TEE verification

TEE verification is the third tier of check(). It only fires when the local cache misses and the on-chain Registry has no record of a matching antibody for the input. That combination defines a "novel" threat: nobody on the network has seen it before.

When it fires

Three preconditions must all be true:

  1. The agent's novelThreatPolicy is "verify" (the SDK default).
  2. Tier 1 (cache) and Tier 2 (registry) both missed.
  3. The proposed action surfaced something the SDK can encode into a verifier prompt: a tx, scraped content, or counterparty data.

Under "trust-cache" the SDK skips this tier entirely and returns { allowed: true, novel: true }. Under "deny-novel" it blocks unconditionally. The TEE round-trip is the only way to actually classify a novel input as malicious or benign.

What gets verified

The SDK builds a structured prompt from the agent's input:

  • The proposed tx (decoded calldata where possible, raw bytes otherwise).
  • The conversation context (recent turns plus relevant tool calls).
  • The counterparty (address, ENS, any source attribution).

Encrypted to the enclave's public key, posted to the 0G Compute provider running qwen-2.5-7b-instruct. The provider runs the inference inside a Trusted Execution Environment, signs the verdict with the enclave's private key, and returns a strict JSON envelope:

{
  "decision": "block",
  "verdict": "MALICIOUS",
  "confidence": 92,
  "severity": 88,
  "reason": "calldata approves MAX_UINT256 to a known drainer address pattern",
  "publishSeed": { "abType": "ADDRESS", "chainId": 16602, "target": "0xCAFE..." }
}

The SDK validates the JSON shape and the attestation signature before acting on it.

What happens after

  • decision: "block" plus a recoverable publishSeed, the SDK auto-publishes a fresh antibody.
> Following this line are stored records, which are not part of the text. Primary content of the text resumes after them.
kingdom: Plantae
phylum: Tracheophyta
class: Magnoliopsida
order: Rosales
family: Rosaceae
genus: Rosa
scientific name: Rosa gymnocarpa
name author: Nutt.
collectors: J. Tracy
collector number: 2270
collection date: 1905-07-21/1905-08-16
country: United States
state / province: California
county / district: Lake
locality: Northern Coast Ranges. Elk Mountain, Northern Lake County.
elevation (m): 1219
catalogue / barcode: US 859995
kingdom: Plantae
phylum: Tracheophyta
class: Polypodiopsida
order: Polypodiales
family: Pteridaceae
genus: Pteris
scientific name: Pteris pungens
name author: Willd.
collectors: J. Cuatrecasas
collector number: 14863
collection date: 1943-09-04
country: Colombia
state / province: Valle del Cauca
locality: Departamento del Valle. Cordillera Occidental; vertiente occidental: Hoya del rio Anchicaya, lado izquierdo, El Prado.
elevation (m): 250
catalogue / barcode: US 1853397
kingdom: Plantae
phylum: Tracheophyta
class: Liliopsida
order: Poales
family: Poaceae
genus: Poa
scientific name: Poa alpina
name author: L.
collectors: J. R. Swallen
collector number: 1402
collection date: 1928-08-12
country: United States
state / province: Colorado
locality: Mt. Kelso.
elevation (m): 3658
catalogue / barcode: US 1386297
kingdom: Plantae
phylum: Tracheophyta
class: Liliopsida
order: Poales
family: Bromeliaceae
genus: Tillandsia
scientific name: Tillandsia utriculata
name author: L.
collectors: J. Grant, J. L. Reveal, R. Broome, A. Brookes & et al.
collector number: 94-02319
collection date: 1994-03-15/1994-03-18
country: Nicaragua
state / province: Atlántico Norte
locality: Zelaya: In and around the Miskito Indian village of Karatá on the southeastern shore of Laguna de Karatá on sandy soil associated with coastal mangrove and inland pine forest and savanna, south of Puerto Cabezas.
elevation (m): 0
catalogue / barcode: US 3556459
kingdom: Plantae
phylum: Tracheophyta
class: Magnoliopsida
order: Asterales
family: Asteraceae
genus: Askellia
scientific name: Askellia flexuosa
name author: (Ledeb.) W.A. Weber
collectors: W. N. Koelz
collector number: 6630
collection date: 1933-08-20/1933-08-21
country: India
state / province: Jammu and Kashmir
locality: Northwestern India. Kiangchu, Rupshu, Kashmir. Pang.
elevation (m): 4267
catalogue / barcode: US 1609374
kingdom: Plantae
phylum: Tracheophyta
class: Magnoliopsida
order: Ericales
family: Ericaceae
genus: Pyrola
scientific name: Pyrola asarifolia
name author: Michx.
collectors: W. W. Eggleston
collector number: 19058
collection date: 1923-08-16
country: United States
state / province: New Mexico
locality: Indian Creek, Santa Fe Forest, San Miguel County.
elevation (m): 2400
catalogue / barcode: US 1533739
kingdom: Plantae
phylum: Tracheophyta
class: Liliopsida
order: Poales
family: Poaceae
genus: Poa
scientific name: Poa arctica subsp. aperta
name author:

The next agent catches the same threat at Tier 1 (or Tier 2 if its cache is cold).
  • decision: "block" without a recoverable seed, the SDK still blocks the current action but cannot mint. Most ADDRESS-shaped tx blocks recover a seed deterministically; SEMANTIC blocks recover only when semanticAutoMint: true and the model returned a valid marker substring.
  • decision: "allow", the SDK returns { allowed: true, source: "tee", novel: false }. No publish. No further action.
  • decision: "escalate", the SDK invokes the onEscalate handler if configured. See Operator in the loop.

What attestation actually guarantees

This is where honesty matters. The 0G Compute attestation chain proves:

  • A specific TEE signed this output. You can verify the signature against an on-chain registry of acknowledged TEE signers.
  • The TEE was running inside a hardware enclave. The dstack verifier (currently v0.5.x) checks the platform attestation quote against Intel SGX or AMD SEV root keys.

It does not prove:

  • Which model code ran. The attestation binds to the broker container, not the model container. Most providers' on-chain additionalInfo.ImageDigest is empty, meaning even the broker container is not pinned by digest.
  • That the model was loaded from a known weight set. Verifying weights would require a separate measurement; today providers do not publish one.
  • That the inference was done locally. Some providers register verifiability: "TeeML" (model-in-enclave) but self-declare ProviderType: "centralized" and ProviderIdentity: "aliyun" in the same struct, indicating the actual LLM call hits a centralized hosting plane behind a TEE-protected proxy. TeeTLS is the canonical name for that mode; some providers advertise TeeML but operate closer to TeeTLS in practice.

You can verify each provider's claims yourself by reading the on-chain Registry for inference services. See Registry on 0G for the exact contract calls.

What it costs

Per call, on average:

  • Settlement gas for the on-chain Registry.check() settlement: ~49k gas, ~$0.0001 at typical 0G mainnet pricing.
  • 0G Compute inference fee: ~$0.00015 per qwen-2.5-7b-instruct call at the current testnet rate. Mainnet rates vary by provider.
  • Auto-publish gas if the verdict mints a new antibody: ~248k gas for an ADDRESS antibody, ~$0.0005 at typical pricing. Plus the 1 USDC publisher stake (refundable).

A typical novel-threat round-trip: ~$0.00025 if no auto-publish, ~$0.00075 plus stake if it does. Cache hits and registry hits both pay only the protocol fee ($0.002), no TEE cost.

Why bother

A network without TEE verification cannot detect anything genuinely new. SDK matchers cover known threats only. Without a verifiable inference loop, the network is static. With it, agents collectively learn faster than any single team could publish manually.

The honest framing is: TEE verification is the bootstrap mechanism for the network's threat catalog. As the catalog grows, fewer checks reach Tier 3. After a year of operation, well over 99% of checks resolve at Tier 1 in microseconds. The TEE is what ever lets a novel attack get classified once, so it never reaches Tier 3 again.